REQUIREMENT =
Format every line of the entries below as a JSON list of strings, one string per line, skipping blank lines and leaving out the pictures.

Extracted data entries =
* * *

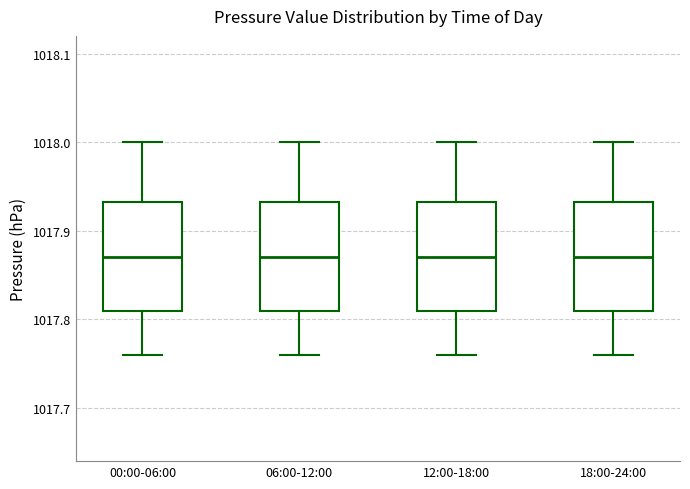

Reading left to right, transcribe this box plot: for each box, give where its median line is, the range the box spans, and where its two whiskers end, as read against the y-axis. The values are not printed on the chart, so give them approximately, as read against the axis.

00:00-06:00: median 1017.87, box 1017.81 to 1017.93, whiskers 1017.76 to 1018.00
06:00-12:00: median 1017.87, box 1017.81 to 1017.93, whiskers 1017.76 to 1018.00
12:00-18:00: median 1017.87, box 1017.81 to 1017.93, whiskers 1017.76 to 1018.00
18:00-24:00: median 1017.87, box 1017.81 to 1017.93, whiskers 1017.76 to 1018.00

* * *

RESPONSE BELOW =
[
  "Reading left to right, transcribe this box plot: for each box, give where its median line is, the range the box spans, and where its two whiskers end, as read against the y-axis. The values are not printed on the chart, so give them approximately, as read against the axis.",
  "00:00-06:00: median 1017.87, box 1017.81 to 1017.93, whiskers 1017.76 to 1018.00",
  "06:00-12:00: median 1017.87, box 1017.81 to 1017.93, whiskers 1017.76 to 1018.00",
  "12:00-18:00: median 1017.87, box 1017.81 to 1017.93, whiskers 1017.76 to 1018.00",
  "18:00-24:00: median 1017.87, box 1017.81 to 1017.93, whiskers 1017.76 to 1018.00"
]